▶ [Problem to work on]: Give back exactly the lines of the data below, starting with the line that has "X140560000Y-89850000D03*" and going on through the line that has "X140881348Y-73945000D03*".

[Exercise material Boundary: Start]

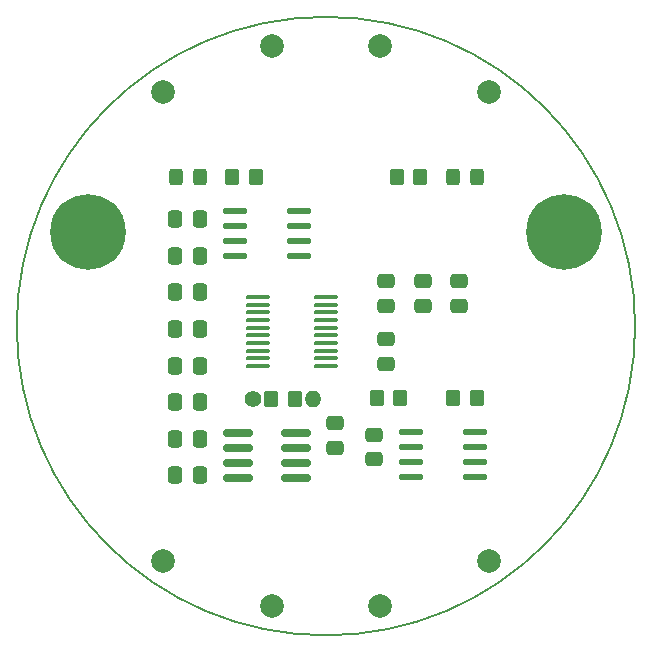
<source format=gbr>
%TF.GenerationSoftware,KiCad,Pcbnew,6.0.10-86aedd382b~118~ubuntu20.04.1*%
%TF.CreationDate,2023-01-12T10:33:16+01:00*%
%TF.ProjectId,thrust_controller,74687275-7374-45f6-936f-6e74726f6c6c,rev?*%
%TF.SameCoordinates,Original*%
%TF.FileFunction,Soldermask,Top*%
%TF.FilePolarity,Negative*%
%FSLAX46Y46*%
G04 Gerber Fmt 4.6, Leading zero omitted, Abs format (unit mm)*
G04 Created by KiCad (PCBNEW 6.0.10-86aedd382b~118~ubuntu20.04.1) date 2023-01-12 10:33:16*
%MOMM*%
%LPD*%
G01*
G04 APERTURE LIST*
G04 Aperture macros list*
%AMRoundRect*
0 Rectangle with rounded corners*
0 $1 Rounding radius*
0 $2 $3 $4 $5 $6 $7 $8 $9 X,Y pos of 4 corners*
0 Add a 4 corners polygon primitive as box body*
4,1,4,$2,$3,$4,$5,$6,$7,$8,$9,$2,$3,0*
0 Add four circle primitives for the rounded corners*
1,1,$1+$1,$2,$3*
1,1,$1+$1,$4,$5*
1,1,$1+$1,$6,$7*
1,1,$1+$1,$8,$9*
0 Add four rect primitives between the rounded corners*
20,1,$1+$1,$2,$3,$4,$5,0*
20,1,$1+$1,$4,$5,$6,$7,0*
20,1,$1+$1,$6,$7,$8,$9,0*
20,1,$1+$1,$8,$9,$2,$3,0*%
G04 Aperture macros list end*
%TA.AperFunction,Profile*%
%ADD10C,0.200000*%
%TD*%
%ADD11RoundRect,0.250000X-0.325000X-0.450000X0.325000X-0.450000X0.325000X0.450000X-0.325000X0.450000X0*%
%ADD12RoundRect,0.250000X0.337500X0.475000X-0.337500X0.475000X-0.337500X-0.475000X0.337500X-0.475000X0*%
%ADD13RoundRect,0.250000X-0.337500X-0.475000X0.337500X-0.475000X0.337500X0.475000X-0.337500X0.475000X0*%
%ADD14RoundRect,0.250000X-0.350000X-0.450000X0.350000X-0.450000X0.350000X0.450000X-0.350000X0.450000X0*%
%ADD15RoundRect,0.250000X0.475000X-0.337500X0.475000X0.337500X-0.475000X0.337500X-0.475000X-0.337500X0*%
%ADD16RoundRect,0.250000X-0.475000X0.337500X-0.475000X-0.337500X0.475000X-0.337500X0.475000X0.337500X0*%
%ADD17C,6.400000*%
%ADD18RoundRect,0.100000X-0.900000X-0.100000X0.900000X-0.100000X0.900000X0.100000X-0.900000X0.100000X0*%
%ADD19RoundRect,0.139500X0.860500X0.139500X-0.860500X0.139500X-0.860500X-0.139500X0.860500X-0.139500X0*%
%ADD20C,1.400000*%
%ADD21O,1.400000X1.400000*%
%ADD22RoundRect,0.250000X0.325000X0.450000X-0.325000X0.450000X-0.325000X-0.450000X0.325000X-0.450000X0*%
%ADD23RoundRect,0.133150X0.866850X0.133150X-0.866850X0.133150X-0.866850X-0.133150X0.866850X-0.133150X0*%
%ADD24RoundRect,0.150000X-1.100000X-0.150000X1.100000X-0.150000X1.100000X0.150000X-1.100000X0.150000X0*%
%ADD25C,2.000000*%
G04 APERTURE END LIST*
D10*
X169350000Y-83700000D02*
G75*
G03*
X169350000Y-83700000I-26180000J0D01*
G01*
D11*
%TO.C,D1*%
X130435000Y-71050000D03*
X132485000Y-71050000D03*
%TD*%
D12*
%TO.C,C21*%
X132497500Y-74650000D03*
X130422500Y-74650000D03*
%TD*%
D13*
%TO.C,C11*%
X130422500Y-93250000D03*
X132497500Y-93250000D03*
%TD*%
D14*
%TO.C,R1*%
X147460000Y-89750000D03*
X149460000Y-89750000D03*
%TD*%
D12*
%TO.C,C6*%
X132497500Y-80850000D03*
X130422500Y-80850000D03*
%TD*%
D15*
%TO.C,C19*%
X148260000Y-81987500D03*
X148260000Y-79912500D03*
%TD*%
D16*
%TO.C,C15*%
X148260000Y-84812500D03*
X148260000Y-86887500D03*
%TD*%
D17*
%TO.C,H2*%
X163300000Y-75700000D03*
%TD*%
D15*
%TO.C,C1*%
X143960000Y-93987500D03*
X143960000Y-91912500D03*
%TD*%
D18*
%TO.C,U6*%
X137447500Y-81225000D03*
X137447500Y-81875000D03*
X137447500Y-82525000D03*
X137447500Y-83175000D03*
X137447500Y-83825000D03*
X137447500Y-84475000D03*
X137447500Y-85125000D03*
X137447500Y-85775000D03*
X137447500Y-86425000D03*
X137447500Y-87075000D03*
X143172500Y-87075000D03*
X143172500Y-86425000D03*
X143172500Y-85775000D03*
X143172500Y-85125000D03*
X143172500Y-84475000D03*
X143172500Y-83825000D03*
X143172500Y-83175000D03*
X143172500Y-82525000D03*
X143172500Y-81875000D03*
X143172500Y-81225000D03*
%TD*%
D15*
%TO.C,C17*%
X154460000Y-81987500D03*
X154460000Y-79912500D03*
%TD*%
%TO.C,C2*%
X147260000Y-94987500D03*
X147260000Y-92912500D03*
%TD*%
D19*
%TO.C,U2*%
X155781348Y-96455000D03*
X155781348Y-95185000D03*
X155781348Y-93915000D03*
X155781348Y-92645000D03*
X150338652Y-92645000D03*
X150338652Y-93915000D03*
X150338652Y-95185000D03*
X150338652Y-96455000D03*
%TD*%
D15*
%TO.C,C18*%
X151360000Y-81987500D03*
X151360000Y-79912500D03*
%TD*%
D14*
%TO.C,R5*%
X135260000Y-71050000D03*
X137260000Y-71050000D03*
%TD*%
D20*
%TO.C,R6*%
X137020000Y-89850000D03*
D21*
X142100000Y-89850000D03*
%TD*%
D14*
%TO.C,R4*%
X153960000Y-89750000D03*
X155960000Y-89750000D03*
%TD*%
D12*
%TO.C,C20*%
X132497500Y-87050000D03*
X130422500Y-87050000D03*
%TD*%
%TO.C,C8*%
X132497500Y-77750000D03*
X130422500Y-77750000D03*
%TD*%
%TO.C,C12*%
X132497500Y-90150000D03*
X130422500Y-90150000D03*
%TD*%
D13*
%TO.C,C10*%
X130422500Y-96350000D03*
X132497500Y-96350000D03*
%TD*%
D17*
%TO.C,H1*%
X123040000Y-75700000D03*
%TD*%
D14*
%TO.C,R3*%
X138560000Y-89850000D03*
X140560000Y-89850000D03*
%TD*%
D12*
%TO.C,C22*%
X132497500Y-83950000D03*
X130422500Y-83950000D03*
%TD*%
D22*
%TO.C,D2*%
X155985000Y-71050000D03*
X153935000Y-71050000D03*
%TD*%
D23*
%TO.C,U5*%
X140881348Y-77755000D03*
X140881348Y-76485000D03*
X140881348Y-75215000D03*
X140881348Y-73945000D03*
X135438652Y-73945000D03*
X135438652Y-75215000D03*
X135438652Y-76485000D03*
X135438652Y-77755000D03*
%TD*%
D24*
%TO.C,U3*%
X135685000Y-92745000D03*
X135685000Y-94015000D03*
X135685000Y-95285000D03*
X135685000Y-96555000D03*
X140635000Y-96555000D03*
X140635000Y-95285000D03*
X140635000Y-94015000D03*
X140635000Y-92745000D03*
%TD*%
D14*
%TO.C,R2*%
X149160000Y-71050000D03*
X151160000Y-71050000D03*
%TD*%
D25*
%TO.C,TP6*%
X129370000Y-103560000D03*
%TD*%
%TO.C,TP1*%
X138570000Y-107440000D03*
%TD*%
%TO.C,TP7*%
X147770000Y-59960000D03*
%TD*%
%TO.C,TP5*%
X138570000Y-59960000D03*
%TD*%
%TO.C,TP4*%
X156970000Y-103560000D03*
%TD*%
%TO.C,TP3*%
X147770000Y-107440000D03*
%TD*%
%TO.C,TP2*%
X156970000Y-63840000D03*
%TD*%
%TO.C,TP8*%
X129370000Y-63840000D03*
%TD*%
M02*

</source>
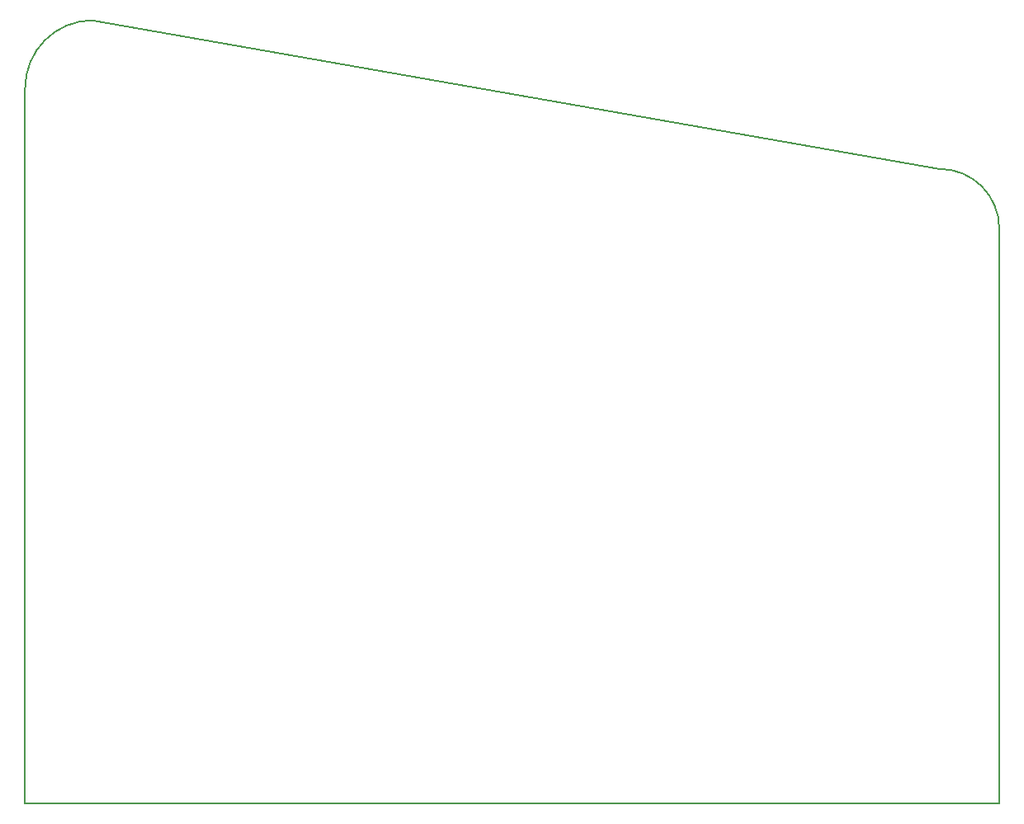
<source format=gm1>
G04 #@! TF.GenerationSoftware,KiCad,Pcbnew,(5.0.0-rc2-dev-130-g0bdae22af-dirty)*
G04 #@! TF.CreationDate,2019-01-26T14:37:01+02:00*
G04 #@! TF.ProjectId,right_keypad,72696768745F6B65797061642E6B6963,rev?*
G04 #@! TF.SameCoordinates,Original*
G04 #@! TF.FileFunction,Profile,NP*
%FSLAX46Y46*%
G04 Gerber Fmt 4.6, Leading zero omitted, Abs format (unit mm)*
G04 Created by KiCad (PCBNEW (5.0.0-rc2-dev-130-g0bdae22af-dirty)) date Sat Jan 26 14:37:01 2019*
%MOMM*%
%LPD*%
G01*
G04 APERTURE LIST*
%ADD10C,0.150000*%
G04 APERTURE END LIST*
D10*
X147967700Y-74790300D02*
X61076840Y-59524900D01*
X61076840Y-59524900D02*
G75*
G03X54114700Y-66487040I0J-6962140D01*
G01*
X154063700Y-80886300D02*
G75*
G03X147967700Y-74790300I-6096000J0D01*
G01*
X54114700Y-139941300D02*
X54114700Y-66487040D01*
X54114700Y-139941300D02*
X154063700Y-139941300D01*
X154063700Y-139941300D02*
X154063700Y-80886300D01*
M02*

</source>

[Exercise material Boundary: End]

▶ [Task result]:
X140560000Y-89850000D03*
%TD*%
D12*
%TO.C,C22*%
X132497500Y-83950000D03*
X130422500Y-83950000D03*
%TD*%
D22*
%TO.C,D2*%
X155985000Y-71050000D03*
X153935000Y-71050000D03*
%TD*%
D23*
%TO.C,U5*%
X140881348Y-77755000D03*
X140881348Y-76485000D03*
X140881348Y-75215000D03*
X140881348Y-73945000D03*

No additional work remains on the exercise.